Using psychology to change behavior
HOW TO HELP OUR USERS CHANGE THEIR SPENDING HABITS
2-DAY HACKATHON
Worked in a 5-person team to create a working prototype of the future of banking
WON THIRD PLACE
Presented in front of BMO’s leaders of technology, business and design to win 3rd place.
WORKED WITH IBM
Not only did I participate in the Hackathon, I also helped organize and design for the event.
The Problem
On a weekend in November, I organized a team of 5 to participate in the BMO Hackathon. Our prompt was:
40% of BMO consumers do not hav enough money to put aside to manage an unforeseen $500 expense. How can BMO help?
We also were provided a list of APIs that we could leverage to get an idea of what we can build. We didn’t have to link the APIs together within the 2 day timeframe but at least build a working prototype and talk out the idea.
Leveraging existing processes
So we took a look at some of the APIs that we could leverage. One of them included a feature that had just launched, which was the use of “insights” by taking existing customer transactions to generate statistics and surfacing it to the user. However, there was no overwhelming change to user behavior.
So we asked some basic questions about these APIs.
IF BMO had this many different contracts and features that were launching, can we leverage them together in an innovative way?If we leaned into our existing investments, and tied them together, what product would come out?If we met our users where they are, in the secure logged in state, what kind of teaching moment could we bring to them?
Tying things together with Psychology
Use our knowledge of breaking habits and behavior and apply it to user experience. Everyone knows how easy it is to set a goal, but the trick is to FOLLOWING THROUGH.
The feedback loop for changing behavior looks something like this.
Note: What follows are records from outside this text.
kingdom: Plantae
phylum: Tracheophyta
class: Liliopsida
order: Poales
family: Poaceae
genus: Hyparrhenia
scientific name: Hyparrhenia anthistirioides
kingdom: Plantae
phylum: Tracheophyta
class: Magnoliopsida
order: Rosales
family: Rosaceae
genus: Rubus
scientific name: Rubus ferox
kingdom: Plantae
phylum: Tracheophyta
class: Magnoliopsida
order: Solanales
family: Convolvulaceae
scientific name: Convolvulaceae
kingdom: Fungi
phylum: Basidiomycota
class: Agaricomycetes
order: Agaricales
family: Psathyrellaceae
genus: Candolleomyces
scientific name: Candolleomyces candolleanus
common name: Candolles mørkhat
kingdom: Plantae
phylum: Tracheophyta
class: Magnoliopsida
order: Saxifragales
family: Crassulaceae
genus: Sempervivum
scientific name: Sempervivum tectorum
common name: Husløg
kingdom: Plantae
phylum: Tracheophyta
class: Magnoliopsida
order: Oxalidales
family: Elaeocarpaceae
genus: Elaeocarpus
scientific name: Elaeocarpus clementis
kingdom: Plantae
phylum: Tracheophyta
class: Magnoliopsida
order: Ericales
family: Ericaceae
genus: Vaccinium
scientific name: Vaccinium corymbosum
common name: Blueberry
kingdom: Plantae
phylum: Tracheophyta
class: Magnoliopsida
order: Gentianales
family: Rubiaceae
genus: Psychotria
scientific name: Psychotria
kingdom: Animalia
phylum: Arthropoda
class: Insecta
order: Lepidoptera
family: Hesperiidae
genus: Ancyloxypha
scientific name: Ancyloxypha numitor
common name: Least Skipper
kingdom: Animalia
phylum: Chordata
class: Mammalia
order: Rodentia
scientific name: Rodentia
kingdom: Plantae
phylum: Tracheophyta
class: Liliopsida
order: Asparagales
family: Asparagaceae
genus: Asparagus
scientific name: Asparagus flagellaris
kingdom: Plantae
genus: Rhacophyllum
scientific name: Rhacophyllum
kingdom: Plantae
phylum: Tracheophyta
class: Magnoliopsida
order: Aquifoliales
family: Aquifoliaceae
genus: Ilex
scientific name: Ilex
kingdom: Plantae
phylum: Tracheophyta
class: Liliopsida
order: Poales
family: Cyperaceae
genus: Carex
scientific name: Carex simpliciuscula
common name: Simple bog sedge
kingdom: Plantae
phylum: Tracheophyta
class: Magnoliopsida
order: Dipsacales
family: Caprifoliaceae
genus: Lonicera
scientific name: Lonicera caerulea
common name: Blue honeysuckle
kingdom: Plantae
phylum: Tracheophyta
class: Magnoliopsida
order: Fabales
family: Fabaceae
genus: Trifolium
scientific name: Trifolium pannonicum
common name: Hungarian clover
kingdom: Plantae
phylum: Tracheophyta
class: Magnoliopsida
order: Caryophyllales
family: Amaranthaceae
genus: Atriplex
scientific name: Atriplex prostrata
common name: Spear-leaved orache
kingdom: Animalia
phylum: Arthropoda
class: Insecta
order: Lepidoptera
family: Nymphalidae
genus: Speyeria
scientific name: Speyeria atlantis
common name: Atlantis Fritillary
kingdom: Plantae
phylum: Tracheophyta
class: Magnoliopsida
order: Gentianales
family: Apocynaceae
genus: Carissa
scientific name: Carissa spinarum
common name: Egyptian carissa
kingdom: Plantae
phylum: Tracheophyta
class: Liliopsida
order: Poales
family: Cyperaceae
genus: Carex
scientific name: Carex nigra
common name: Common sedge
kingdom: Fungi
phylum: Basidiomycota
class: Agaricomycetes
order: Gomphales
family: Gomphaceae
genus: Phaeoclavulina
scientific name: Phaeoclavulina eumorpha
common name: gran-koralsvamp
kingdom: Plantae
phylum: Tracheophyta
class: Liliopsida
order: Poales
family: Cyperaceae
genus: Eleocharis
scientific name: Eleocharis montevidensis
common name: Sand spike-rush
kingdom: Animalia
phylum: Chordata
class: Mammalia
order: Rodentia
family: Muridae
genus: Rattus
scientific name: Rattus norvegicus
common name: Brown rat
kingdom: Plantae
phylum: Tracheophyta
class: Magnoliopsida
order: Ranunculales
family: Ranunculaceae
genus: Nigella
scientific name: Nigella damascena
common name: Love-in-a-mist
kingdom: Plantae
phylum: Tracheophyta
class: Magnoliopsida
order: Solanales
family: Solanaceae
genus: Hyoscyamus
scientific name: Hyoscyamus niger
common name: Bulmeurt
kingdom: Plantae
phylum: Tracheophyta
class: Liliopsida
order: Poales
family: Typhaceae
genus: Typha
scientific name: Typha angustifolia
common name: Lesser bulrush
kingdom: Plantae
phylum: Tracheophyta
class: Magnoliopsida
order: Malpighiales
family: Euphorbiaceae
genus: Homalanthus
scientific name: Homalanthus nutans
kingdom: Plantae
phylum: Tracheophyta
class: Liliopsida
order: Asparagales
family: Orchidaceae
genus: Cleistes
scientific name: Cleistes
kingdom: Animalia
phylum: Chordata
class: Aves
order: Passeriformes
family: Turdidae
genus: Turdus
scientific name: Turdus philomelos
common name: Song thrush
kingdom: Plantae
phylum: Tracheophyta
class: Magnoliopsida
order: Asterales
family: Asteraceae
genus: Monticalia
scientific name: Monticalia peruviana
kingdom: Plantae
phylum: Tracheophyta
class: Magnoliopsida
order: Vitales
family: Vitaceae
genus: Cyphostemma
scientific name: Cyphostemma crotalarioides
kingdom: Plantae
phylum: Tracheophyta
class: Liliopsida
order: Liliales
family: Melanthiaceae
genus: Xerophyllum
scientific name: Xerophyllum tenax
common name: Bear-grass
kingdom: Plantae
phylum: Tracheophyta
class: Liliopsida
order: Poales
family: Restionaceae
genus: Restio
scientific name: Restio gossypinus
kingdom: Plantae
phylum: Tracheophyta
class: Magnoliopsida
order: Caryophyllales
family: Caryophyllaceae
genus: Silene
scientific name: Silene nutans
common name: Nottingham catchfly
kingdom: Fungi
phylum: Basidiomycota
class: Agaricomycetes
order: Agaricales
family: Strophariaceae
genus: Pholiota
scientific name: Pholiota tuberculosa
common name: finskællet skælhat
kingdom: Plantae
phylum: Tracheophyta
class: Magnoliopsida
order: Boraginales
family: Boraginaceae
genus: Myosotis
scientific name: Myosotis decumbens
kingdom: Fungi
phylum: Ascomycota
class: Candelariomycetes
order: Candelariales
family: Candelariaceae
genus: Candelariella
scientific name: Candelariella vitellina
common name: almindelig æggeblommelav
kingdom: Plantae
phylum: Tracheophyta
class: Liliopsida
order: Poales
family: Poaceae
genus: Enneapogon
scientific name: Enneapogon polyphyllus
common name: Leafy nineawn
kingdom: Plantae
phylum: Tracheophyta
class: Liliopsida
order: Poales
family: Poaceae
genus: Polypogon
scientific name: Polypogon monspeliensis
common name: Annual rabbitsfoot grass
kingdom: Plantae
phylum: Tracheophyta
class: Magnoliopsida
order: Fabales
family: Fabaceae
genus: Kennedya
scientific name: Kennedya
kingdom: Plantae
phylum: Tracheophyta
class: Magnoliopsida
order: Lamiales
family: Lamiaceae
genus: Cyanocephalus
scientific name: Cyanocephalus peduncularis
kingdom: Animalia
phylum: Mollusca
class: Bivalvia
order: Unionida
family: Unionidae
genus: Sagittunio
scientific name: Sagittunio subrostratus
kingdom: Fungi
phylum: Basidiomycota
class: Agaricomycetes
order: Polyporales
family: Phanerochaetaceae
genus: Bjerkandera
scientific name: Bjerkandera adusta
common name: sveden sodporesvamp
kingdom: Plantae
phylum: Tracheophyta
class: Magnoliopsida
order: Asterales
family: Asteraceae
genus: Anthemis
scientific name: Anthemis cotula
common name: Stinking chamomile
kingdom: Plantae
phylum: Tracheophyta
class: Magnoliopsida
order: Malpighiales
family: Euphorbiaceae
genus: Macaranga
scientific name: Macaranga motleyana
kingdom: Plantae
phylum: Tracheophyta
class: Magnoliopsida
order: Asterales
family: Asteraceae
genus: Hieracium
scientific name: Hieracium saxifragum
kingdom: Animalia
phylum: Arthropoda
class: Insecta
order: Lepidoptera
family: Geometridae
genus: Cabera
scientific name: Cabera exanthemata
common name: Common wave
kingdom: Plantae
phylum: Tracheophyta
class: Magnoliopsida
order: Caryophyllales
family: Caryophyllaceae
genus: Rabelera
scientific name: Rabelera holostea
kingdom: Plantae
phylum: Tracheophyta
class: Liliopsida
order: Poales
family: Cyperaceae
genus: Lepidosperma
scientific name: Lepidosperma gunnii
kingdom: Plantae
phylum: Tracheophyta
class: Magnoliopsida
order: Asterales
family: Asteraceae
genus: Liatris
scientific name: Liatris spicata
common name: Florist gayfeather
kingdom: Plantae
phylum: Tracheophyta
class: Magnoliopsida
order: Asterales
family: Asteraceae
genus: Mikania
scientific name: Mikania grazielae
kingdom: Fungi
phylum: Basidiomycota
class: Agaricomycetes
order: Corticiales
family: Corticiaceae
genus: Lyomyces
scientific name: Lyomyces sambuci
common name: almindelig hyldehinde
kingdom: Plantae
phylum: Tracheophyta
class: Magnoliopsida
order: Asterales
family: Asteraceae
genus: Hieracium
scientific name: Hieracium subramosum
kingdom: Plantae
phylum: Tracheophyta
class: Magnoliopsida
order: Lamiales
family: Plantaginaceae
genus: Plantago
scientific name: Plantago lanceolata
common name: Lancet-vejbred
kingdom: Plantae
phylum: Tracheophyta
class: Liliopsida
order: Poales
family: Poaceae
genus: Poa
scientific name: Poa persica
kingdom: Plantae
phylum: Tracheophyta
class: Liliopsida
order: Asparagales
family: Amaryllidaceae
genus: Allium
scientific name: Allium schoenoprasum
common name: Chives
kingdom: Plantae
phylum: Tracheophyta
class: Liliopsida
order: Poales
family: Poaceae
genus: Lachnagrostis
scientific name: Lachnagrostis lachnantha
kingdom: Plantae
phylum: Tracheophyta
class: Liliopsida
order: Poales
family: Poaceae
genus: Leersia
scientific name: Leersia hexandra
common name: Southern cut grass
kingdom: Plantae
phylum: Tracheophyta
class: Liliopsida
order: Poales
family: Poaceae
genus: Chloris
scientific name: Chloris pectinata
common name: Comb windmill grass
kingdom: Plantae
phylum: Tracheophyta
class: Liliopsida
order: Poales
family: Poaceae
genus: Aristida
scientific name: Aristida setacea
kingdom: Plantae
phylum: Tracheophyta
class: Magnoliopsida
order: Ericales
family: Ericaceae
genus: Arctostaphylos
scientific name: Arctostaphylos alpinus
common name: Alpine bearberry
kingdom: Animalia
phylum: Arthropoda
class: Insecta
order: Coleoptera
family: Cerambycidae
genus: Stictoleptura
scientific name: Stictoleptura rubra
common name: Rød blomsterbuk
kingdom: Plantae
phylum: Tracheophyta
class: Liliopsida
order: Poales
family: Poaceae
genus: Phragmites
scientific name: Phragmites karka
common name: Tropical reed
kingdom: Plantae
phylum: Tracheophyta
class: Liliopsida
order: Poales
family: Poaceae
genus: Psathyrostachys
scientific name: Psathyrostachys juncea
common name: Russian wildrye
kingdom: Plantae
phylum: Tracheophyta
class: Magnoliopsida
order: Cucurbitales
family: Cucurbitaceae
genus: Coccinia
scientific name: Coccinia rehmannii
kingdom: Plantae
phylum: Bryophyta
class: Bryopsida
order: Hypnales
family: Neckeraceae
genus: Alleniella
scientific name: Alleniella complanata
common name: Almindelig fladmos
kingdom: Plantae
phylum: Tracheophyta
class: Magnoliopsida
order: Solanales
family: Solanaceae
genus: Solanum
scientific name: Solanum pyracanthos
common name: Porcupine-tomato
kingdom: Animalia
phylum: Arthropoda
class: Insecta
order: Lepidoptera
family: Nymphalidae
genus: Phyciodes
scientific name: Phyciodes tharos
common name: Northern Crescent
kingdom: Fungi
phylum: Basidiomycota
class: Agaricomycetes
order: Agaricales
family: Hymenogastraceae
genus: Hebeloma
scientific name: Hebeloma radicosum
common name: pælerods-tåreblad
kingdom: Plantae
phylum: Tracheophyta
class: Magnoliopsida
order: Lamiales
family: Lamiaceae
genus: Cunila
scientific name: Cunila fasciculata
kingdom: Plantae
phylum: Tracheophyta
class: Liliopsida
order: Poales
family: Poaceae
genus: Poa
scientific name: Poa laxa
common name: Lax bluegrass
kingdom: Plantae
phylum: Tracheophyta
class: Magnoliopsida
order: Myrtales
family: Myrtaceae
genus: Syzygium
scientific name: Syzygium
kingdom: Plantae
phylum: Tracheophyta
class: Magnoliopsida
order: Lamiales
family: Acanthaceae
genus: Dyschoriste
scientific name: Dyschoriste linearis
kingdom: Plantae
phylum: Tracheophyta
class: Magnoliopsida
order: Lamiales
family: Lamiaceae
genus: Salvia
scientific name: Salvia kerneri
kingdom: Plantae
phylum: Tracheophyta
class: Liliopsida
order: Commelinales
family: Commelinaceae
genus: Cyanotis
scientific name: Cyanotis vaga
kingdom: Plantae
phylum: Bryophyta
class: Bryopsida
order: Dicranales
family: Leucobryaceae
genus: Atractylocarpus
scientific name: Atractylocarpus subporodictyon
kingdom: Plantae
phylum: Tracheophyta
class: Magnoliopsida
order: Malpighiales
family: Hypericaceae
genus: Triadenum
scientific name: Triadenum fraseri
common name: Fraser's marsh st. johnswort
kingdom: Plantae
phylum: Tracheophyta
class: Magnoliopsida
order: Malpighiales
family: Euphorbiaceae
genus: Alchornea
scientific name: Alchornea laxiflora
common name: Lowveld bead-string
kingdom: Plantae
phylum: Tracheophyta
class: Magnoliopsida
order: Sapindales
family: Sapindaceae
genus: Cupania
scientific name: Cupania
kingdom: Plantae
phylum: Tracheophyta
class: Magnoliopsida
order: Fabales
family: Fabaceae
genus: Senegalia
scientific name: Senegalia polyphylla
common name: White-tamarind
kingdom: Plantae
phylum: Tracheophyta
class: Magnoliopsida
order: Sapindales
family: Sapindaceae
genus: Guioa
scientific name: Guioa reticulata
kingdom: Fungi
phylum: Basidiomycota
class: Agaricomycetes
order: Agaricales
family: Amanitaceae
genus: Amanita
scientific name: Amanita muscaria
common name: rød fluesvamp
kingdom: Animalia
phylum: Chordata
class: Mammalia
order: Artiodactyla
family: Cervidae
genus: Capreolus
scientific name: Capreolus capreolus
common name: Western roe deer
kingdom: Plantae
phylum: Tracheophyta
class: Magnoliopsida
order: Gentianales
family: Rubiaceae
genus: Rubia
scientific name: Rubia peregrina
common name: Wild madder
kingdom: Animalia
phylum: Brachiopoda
We wanted to leverage the “REWARD” aspect of the feedback loop:
Our solution
An in-app solution that identifies each user’s individual spending personality, teaching customers on WHY they spend and helping them change for GOOD.
Identify Cues
We do the heavy lifting by first creating 5 persons of spending. Then we ask the user to describe their relationship with money. Leveraging Watson Persona and Text A.I., we can scrub the text/audio and match their descriptions to a persona.
Once a user can map their spending to a persona and trends in spending, they can start framing their spending into patterns that can be changed.
2. Change Their Routine
Now that the customers know their “spending persona”, they are more conscious of the patterns in their spending.
We continue to push them towards self-awareness by displaying their spending habits and also map their FUTURE spending through our BMO insights engine.
Once users identify the habits that they would like to improve/remove, they will get an email that allows them to unsubscribe from each of their pre
3. Get Rewarded
On top of the reduction in bad spending habits, we also want to encourage the good.
This means even though the user has unsubscribed from the service, we as a bank will continue to help take the SAME amount of money out per month and put it towards a Savings account.
This means direct profits for customers and for BMO’s business.
The results
We developed a working front-end prototype of the app (without all the backend calls and APIs), the team presented to major leaders in the Business, Design and Tech verticals. We then won third place among over 11+ teams and 120 employees.